The culture of the Department is clearly unfit for its purpose. That purpose should be to catch those facing the toughest times in their lives and lift them back up again into independence; whether that’s through nurturing employment support or a handhold through a short term crisis, or a long-standing disability award that allows anyone facing severe limitations on their earning prospects to enjoy a secure, creative, expansive and ultimately fully equal chance at a fulfilling life.
What right does the Department have to persecute unwitting claimants when so many of its own decisions and actions are legally unsound? The latest Ministry of Justice figures from tribunal hearings for personal independence payment claims reveals that 70% of the DWP’s decisions were overturned in favour of the claimant between October 2018 and September 2023.
So is there any chance of a rehabilitation of the DWP in its current form? My engagements with them over a 20-year career suggest “very little.” Its aggressive approach to the administration of government benefits is only echoed in the way it does business with others too, where it borders on the splenetic. I fully expect a difficult phone call after this piece (a fair reflection of the facts and my personal response, as an expert in social policy, to them) is published. It wouldn’t be the first time.

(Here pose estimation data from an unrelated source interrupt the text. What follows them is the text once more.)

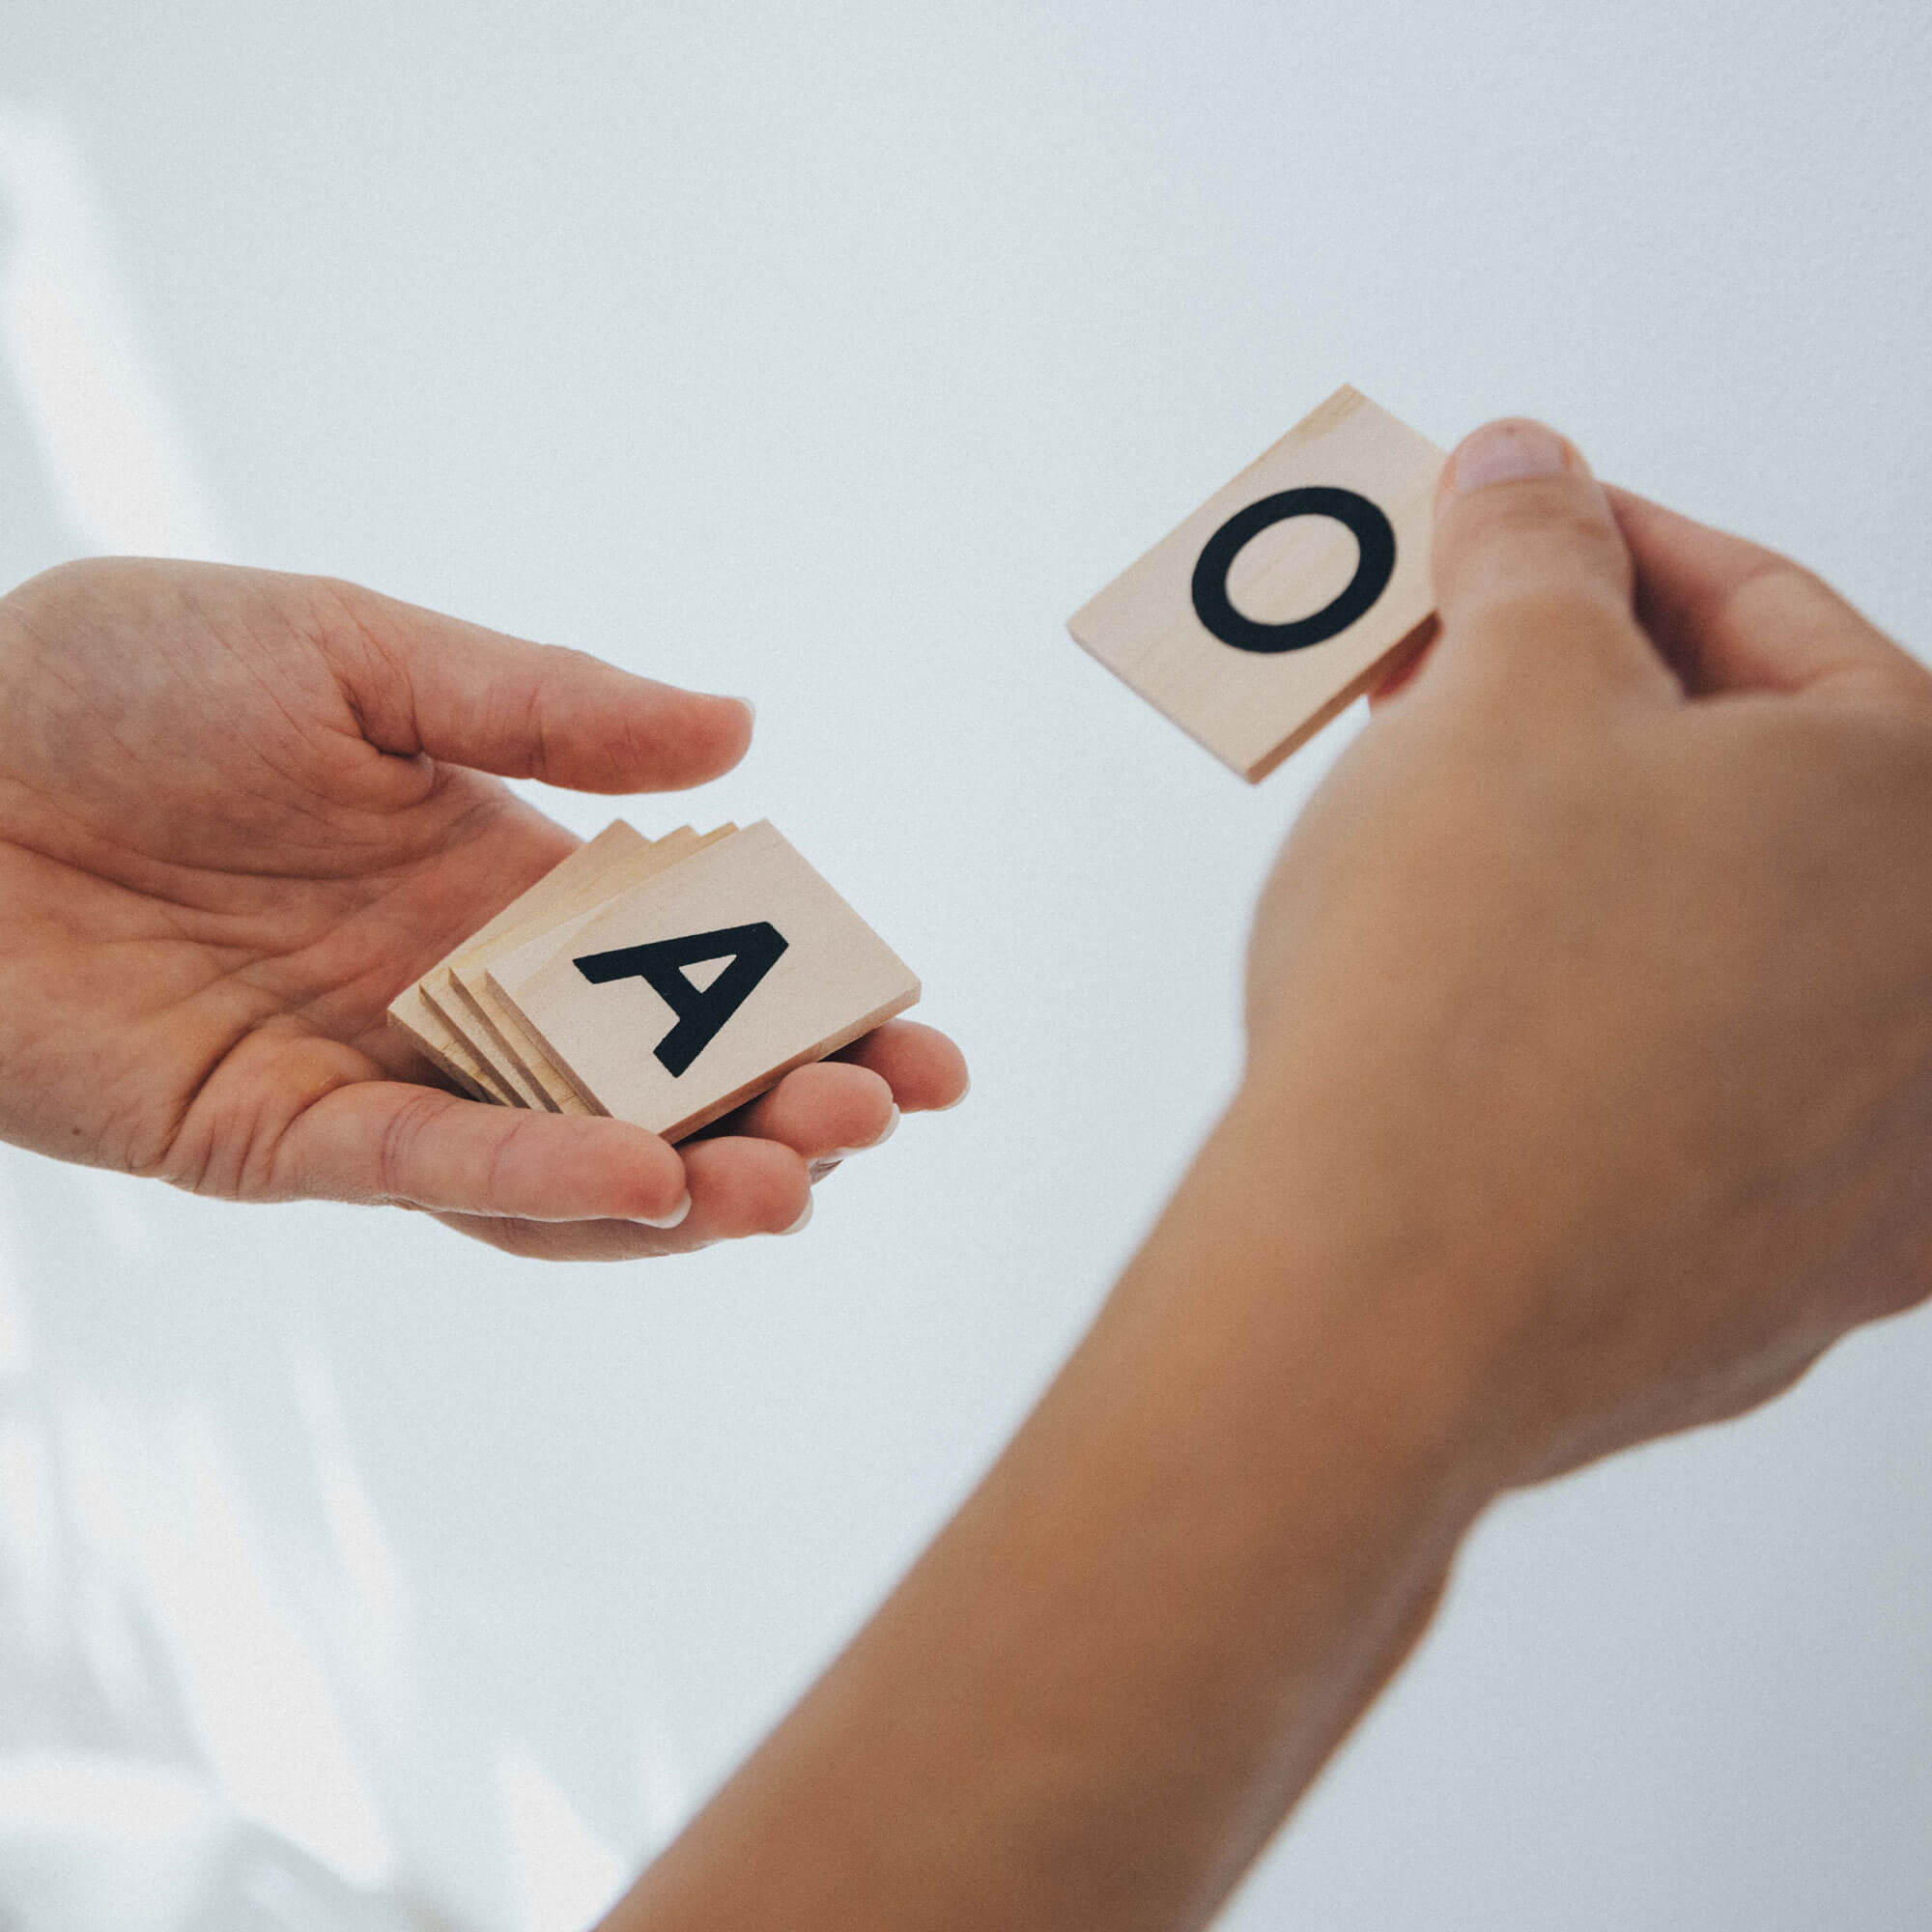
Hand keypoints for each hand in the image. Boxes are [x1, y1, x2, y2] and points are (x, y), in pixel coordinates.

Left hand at [0, 559, 965, 1258]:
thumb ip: (544, 704)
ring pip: (569, 1169)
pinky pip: (429, 1173)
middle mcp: (468, 994)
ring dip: (691, 1180)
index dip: (811, 1004)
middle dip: (784, 1108)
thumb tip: (741, 728)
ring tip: (793, 1176)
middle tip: (876, 1113)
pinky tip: (644, 1175)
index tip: (918, 1033)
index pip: (698, 965)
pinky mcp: (278, 1139)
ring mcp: (383, 1073)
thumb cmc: (117, 681)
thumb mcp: (357, 653)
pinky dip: (537, 1181)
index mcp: (507, 877)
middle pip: (660, 1084)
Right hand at [1240, 419, 1931, 1484]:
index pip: (1774, 619)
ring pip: (1723, 957)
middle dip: (1593, 712)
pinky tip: (1480, 1019)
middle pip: (1758, 793)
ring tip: (1443, 842)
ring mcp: (1873, 1172)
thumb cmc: (1470, 1001)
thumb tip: (1528, 477)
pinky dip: (1595, 1035)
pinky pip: (1683, 1103)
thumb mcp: (1497, 689)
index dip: (1613, 548)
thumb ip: (1532, 549)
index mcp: (1927, 822)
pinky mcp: (1769, 1285)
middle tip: (1454, 677)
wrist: (1388, 1305)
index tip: (1513, 530)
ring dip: (1595, 875)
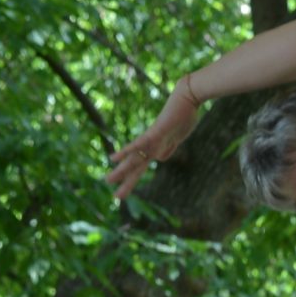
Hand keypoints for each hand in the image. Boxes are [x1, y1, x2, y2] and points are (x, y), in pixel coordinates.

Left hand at [104, 84, 202, 199]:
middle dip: (126, 181)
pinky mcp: (155, 132)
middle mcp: (151, 145)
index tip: (124, 190)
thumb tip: (159, 159)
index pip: (142, 166)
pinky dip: (126, 151)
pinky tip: (114, 158)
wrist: (187, 99)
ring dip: (122, 171)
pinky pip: (138, 144)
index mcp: (157, 147)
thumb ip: (169, 147)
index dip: (133, 178)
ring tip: (108, 181)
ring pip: (135, 158)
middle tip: (116, 197)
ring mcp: (151, 139)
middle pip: (136, 166)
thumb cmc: (185, 116)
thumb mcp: (178, 137)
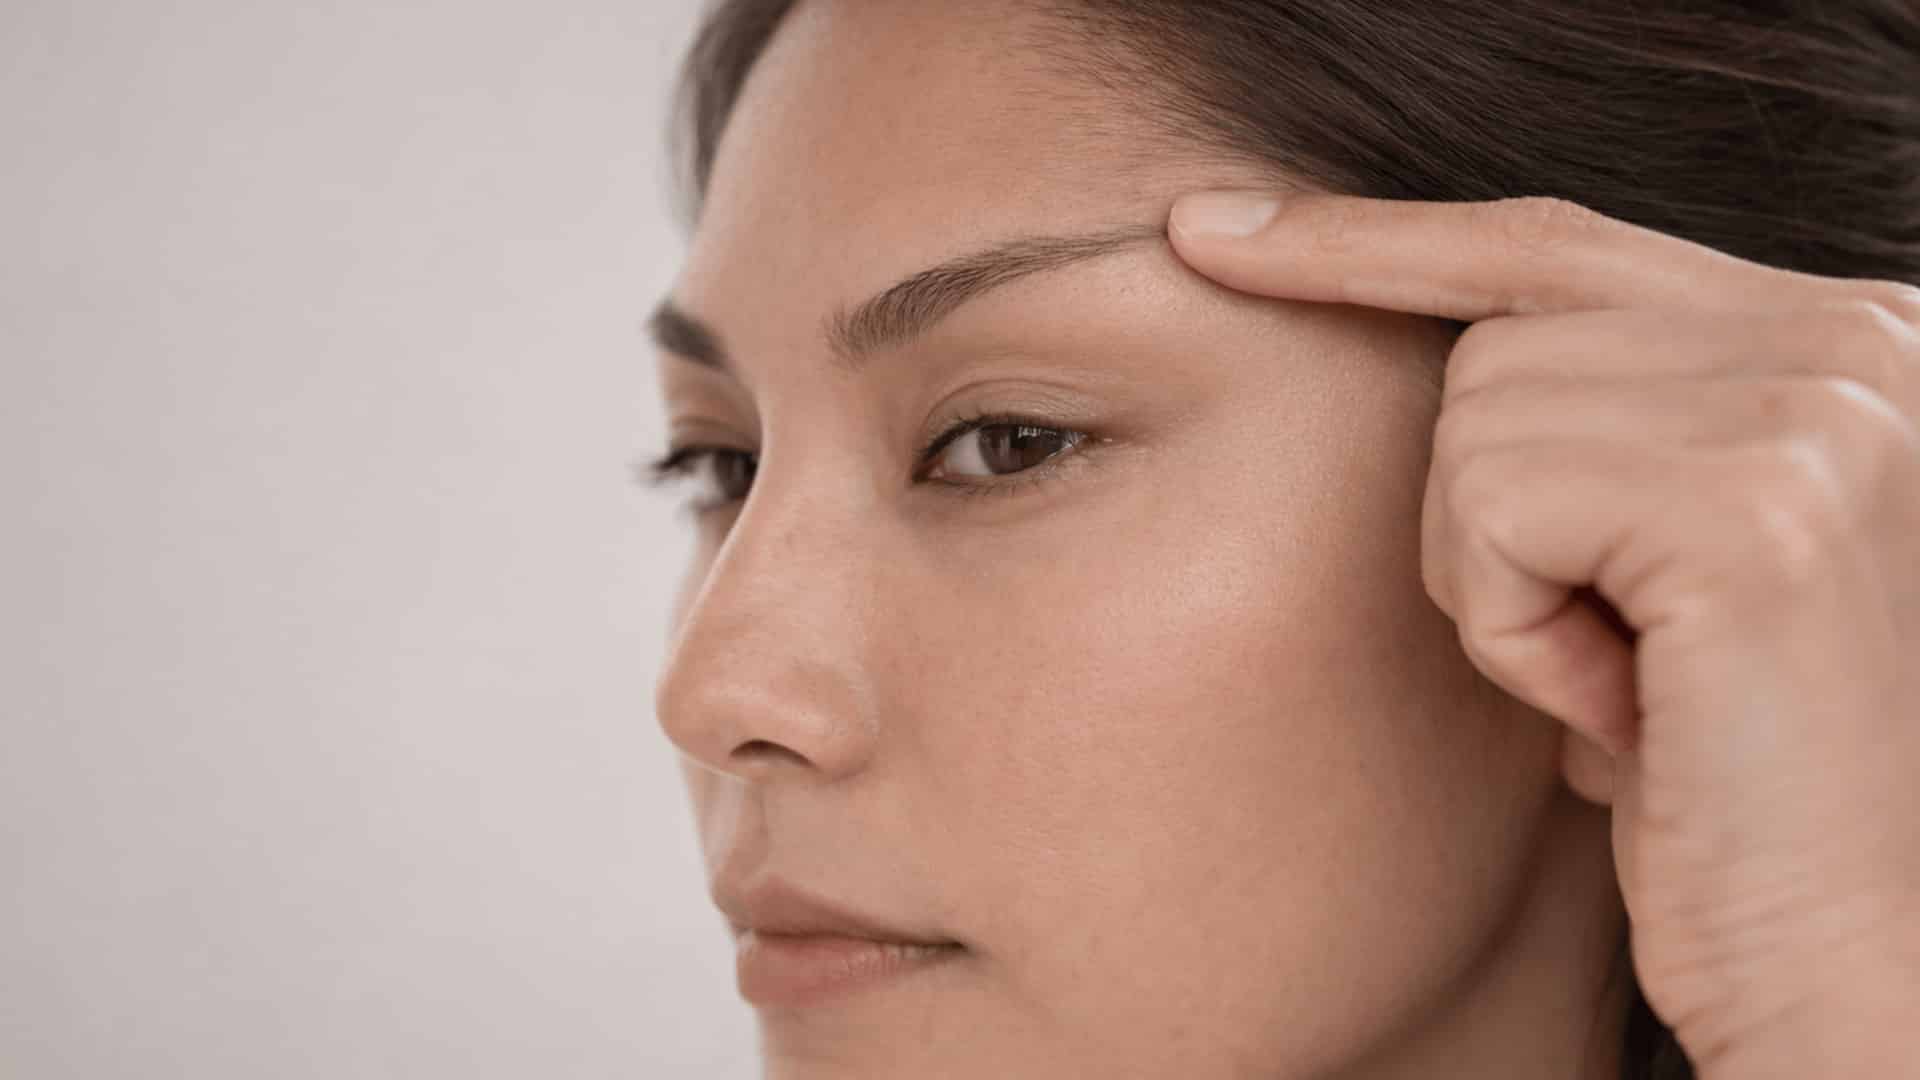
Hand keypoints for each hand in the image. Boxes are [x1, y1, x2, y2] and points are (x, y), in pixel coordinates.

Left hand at [1167, 190, 1919, 1076]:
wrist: (1846, 963)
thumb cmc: (1724, 782)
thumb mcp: (1650, 571)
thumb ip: (1592, 428)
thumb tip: (1416, 339)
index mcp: (1839, 336)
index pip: (1553, 243)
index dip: (1371, 237)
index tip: (1211, 231)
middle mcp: (1855, 338)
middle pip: (1491, 338)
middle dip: (1489, 513)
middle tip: (1612, 653)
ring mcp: (1818, 411)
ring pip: (1472, 419)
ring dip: (1502, 581)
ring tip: (1631, 684)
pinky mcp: (1755, 508)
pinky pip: (1488, 503)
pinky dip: (1509, 628)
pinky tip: (1621, 710)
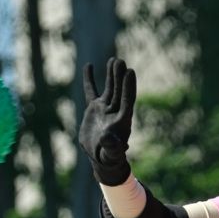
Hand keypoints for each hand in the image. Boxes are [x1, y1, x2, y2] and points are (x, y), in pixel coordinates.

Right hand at [79, 58, 136, 185]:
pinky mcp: (95, 108)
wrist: (101, 157)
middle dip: (119, 77)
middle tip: (120, 62)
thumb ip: (112, 146)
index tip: (130, 72)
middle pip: (118, 91)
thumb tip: (107, 137)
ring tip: (114, 60)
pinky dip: (89, 79)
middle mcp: (116, 111)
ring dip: (111, 75)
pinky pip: (91, 91)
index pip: (127, 100)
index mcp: (123, 120)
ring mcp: (105, 108)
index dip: (128, 87)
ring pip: (109, 88)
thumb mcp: (111, 153)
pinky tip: (88, 65)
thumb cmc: (109, 157)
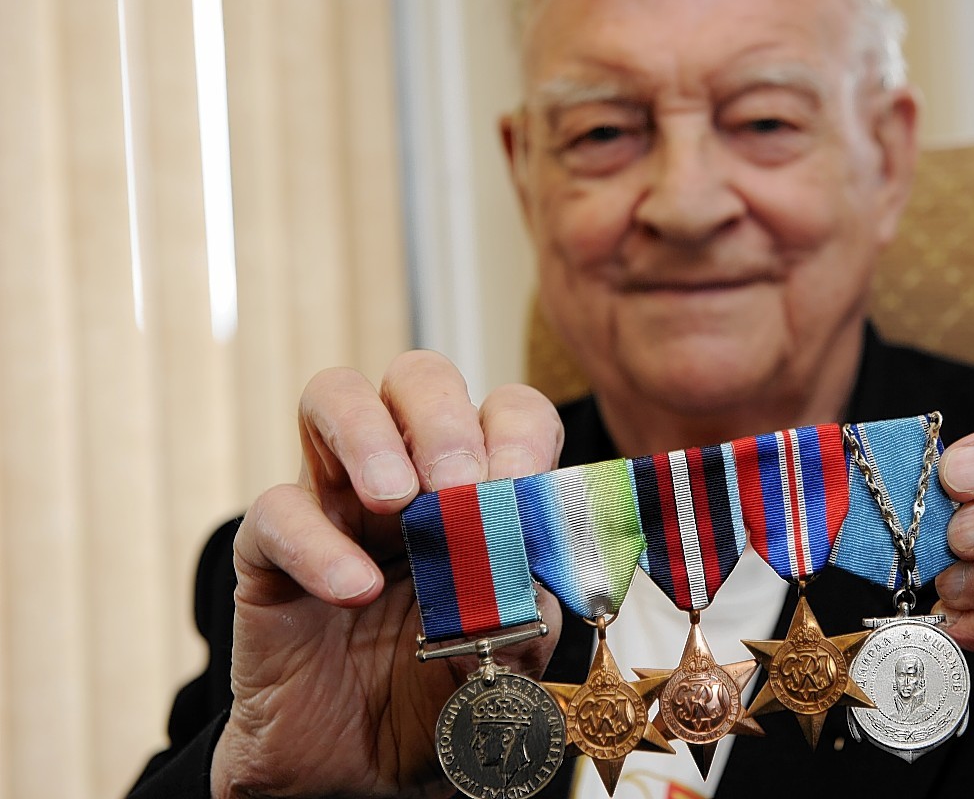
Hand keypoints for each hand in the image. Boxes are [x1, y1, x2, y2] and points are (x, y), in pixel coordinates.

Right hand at [211, 352, 564, 798]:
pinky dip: (317, 544)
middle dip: (443, 414)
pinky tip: (355, 591)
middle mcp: (406, 476)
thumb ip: (535, 599)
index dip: (518, 431)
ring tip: (398, 500)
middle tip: (460, 480)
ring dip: (369, 434)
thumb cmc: (443, 695)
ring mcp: (335, 504)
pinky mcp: (268, 553)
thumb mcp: (514, 653)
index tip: (522, 483)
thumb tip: (542, 550)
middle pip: (417, 378)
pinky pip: (275, 510)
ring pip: (332, 398)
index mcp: (478, 488)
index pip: (506, 411)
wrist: (362, 775)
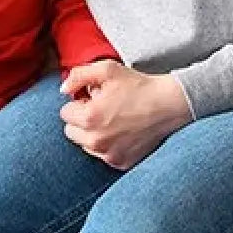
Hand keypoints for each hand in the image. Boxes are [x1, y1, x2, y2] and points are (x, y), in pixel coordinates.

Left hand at [59, 61, 191, 170]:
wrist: (170, 104)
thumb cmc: (140, 85)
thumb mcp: (108, 69)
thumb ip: (79, 75)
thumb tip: (63, 89)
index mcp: (89, 118)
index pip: (65, 113)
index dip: (80, 102)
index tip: (96, 98)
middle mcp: (96, 141)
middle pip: (71, 132)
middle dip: (82, 119)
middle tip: (104, 108)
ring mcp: (108, 155)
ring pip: (86, 144)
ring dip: (93, 133)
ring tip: (115, 119)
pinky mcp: (120, 163)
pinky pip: (103, 154)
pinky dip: (109, 145)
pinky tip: (124, 131)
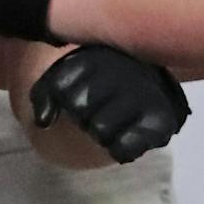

There's only one thing to be done: Scrap the DWP, rename it and restaff it. Nothing short of a huge shift in culture will do the job. This isn’t about money - the debate about the level of our benefits is another issue altogether - but respect. When Starmer is elected later this year, it’s the one simple thing he can do to set the tone for a new era. When the government respects us as citizens, maybe we’ll start to respect and to trust government once again.